I need your help on deciding which query to use since we are facing performance issue with MySQL joins and Subqueries.
The problem is that I'm trying to find out user's 'first order date' while they should fit certain conditions:
order_status = 1(completed) or order_status = 2(canceled)
The Tables are tb_order and tb_user; All the columns that contain a 'time' are using Unix Time Stamp.
The result I need looks like this:
order_id | user_id | user_1st_order_date |
---|---|---|
1 | 47 | 1666876594 |
2 | 982 | 1667095997 |
Option 1: JOIN
Select
o.id as 'order_id',
u.id as 'user_id',
ox.create_time as 'user_1st_order_date'
from
tb_order o
left join tb_user u on o.user_id = u.id
/* here I have about 10 joins */
left join
(
select
ux.id,
ox.create_time
from
tb_user u
left join tb_order ox on ox.user_id = u.id
where
( ox.order_status = 1 or ox.order_status = 2 )
/* Orders can be (completed) or (canceled) */
group by
ux.id
) x on x.id = u.id
/* The thought here is by using group by `ux.id` I will get the
user's earliest completed or canceled order and it's `create_time`
then this can be used to `join` the order info */
where
o.create_time != 0
and
( o.order_status = 1 or o.order_status = 2 )
group by
o.id
Option 2: Subquery
Select
o.id as 'order_id',
u.id as 'user_id',
(
select
ox.create_time
from
tb_order ox
where
(ox.order_status = 1 or ox.order_status = 2)
and
ox.user_id = u.id
order by
ox.id asc
limit 1
) as 'user_1st_order_date'
from
tb_order o
left join tb_user u on o.user_id = u.id
/* here I have about 10 joins */
where
o.create_time != 0
and
( o.order_status = 1 or o.order_status = 2 )
group by
o.id
/* Option 1 stopped working somehow yesterday and start to give me the latest order time instead, and I don't know why. Though I can get the correct date back by putting 'Min()' in front of the ox.create_time */
left join
(
select
ux.id,
Min(ox.create_time)
Both worked but I'm trying to find the most efficient one since I'll use this on a daily basis to update our data source for Tableau Online.
Many thanks in advance.
CodePudding user response:
Just looking at query 1, you have set out a crazy set of table relationships.

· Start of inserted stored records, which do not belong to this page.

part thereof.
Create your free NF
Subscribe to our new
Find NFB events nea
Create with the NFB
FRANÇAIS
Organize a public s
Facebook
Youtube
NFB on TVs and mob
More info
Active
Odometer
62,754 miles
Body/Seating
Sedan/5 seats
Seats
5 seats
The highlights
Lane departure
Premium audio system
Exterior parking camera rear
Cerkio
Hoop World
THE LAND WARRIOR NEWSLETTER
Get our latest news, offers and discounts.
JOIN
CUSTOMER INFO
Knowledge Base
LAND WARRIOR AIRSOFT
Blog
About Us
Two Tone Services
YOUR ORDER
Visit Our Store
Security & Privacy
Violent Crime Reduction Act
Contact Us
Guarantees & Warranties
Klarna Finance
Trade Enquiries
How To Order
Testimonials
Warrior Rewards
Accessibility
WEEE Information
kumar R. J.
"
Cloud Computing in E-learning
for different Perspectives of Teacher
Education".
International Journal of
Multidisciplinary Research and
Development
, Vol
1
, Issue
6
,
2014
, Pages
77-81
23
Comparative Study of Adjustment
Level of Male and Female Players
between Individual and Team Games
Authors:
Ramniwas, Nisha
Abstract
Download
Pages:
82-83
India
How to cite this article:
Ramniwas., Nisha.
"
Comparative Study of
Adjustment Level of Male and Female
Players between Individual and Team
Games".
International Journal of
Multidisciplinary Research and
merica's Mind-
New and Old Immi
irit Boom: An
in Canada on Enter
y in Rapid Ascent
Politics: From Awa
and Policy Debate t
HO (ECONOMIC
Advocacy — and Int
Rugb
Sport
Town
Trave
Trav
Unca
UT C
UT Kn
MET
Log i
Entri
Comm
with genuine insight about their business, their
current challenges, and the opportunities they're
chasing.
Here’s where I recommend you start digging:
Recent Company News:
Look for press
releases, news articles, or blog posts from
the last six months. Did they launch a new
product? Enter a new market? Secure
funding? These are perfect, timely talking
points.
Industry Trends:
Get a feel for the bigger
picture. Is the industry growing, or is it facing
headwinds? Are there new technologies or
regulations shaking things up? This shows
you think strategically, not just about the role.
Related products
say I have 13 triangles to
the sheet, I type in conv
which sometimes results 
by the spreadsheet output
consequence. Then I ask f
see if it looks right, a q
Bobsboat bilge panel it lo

- Starting with the Select in parentheses, you have a Left Join that implies there are users without orders. That's OK, but your Where filter is based solely on order status, which is NULL when there is no order, so all such users will be filtered out. There is no useful purpose being served by joining the tb_user table and it can be omitted from that subquery.
- In the outer query the Left join of tb_order to tb_user implies there are orders without users, but then joining the subquery using u.id instead of o.userid guarantees that nothing from the subquery will be usable in that case. Once again, there is no purpose served in bring tb_user in there either.
To get the desired result set you set out above, you can vastly simplify things by looking only at the tb_order table like Option 3 below:
Option 3
Select * From (
Select id as 'order_id', user_id as 'user_id'
,min(Case When order_status In (1,2) Then create_time End)
Over (Partition By user_id
Between unbounded preceding And unbounded following)
AS 'user_1st_order_date'
From tb_order
)
Where order_status in (1,2)
Order by order_id
This can be further simplified by moving the Where order_status in (1,2)
inside the inner query and removing the Case statement around the created_date, but it's less adaptable to use within other queries.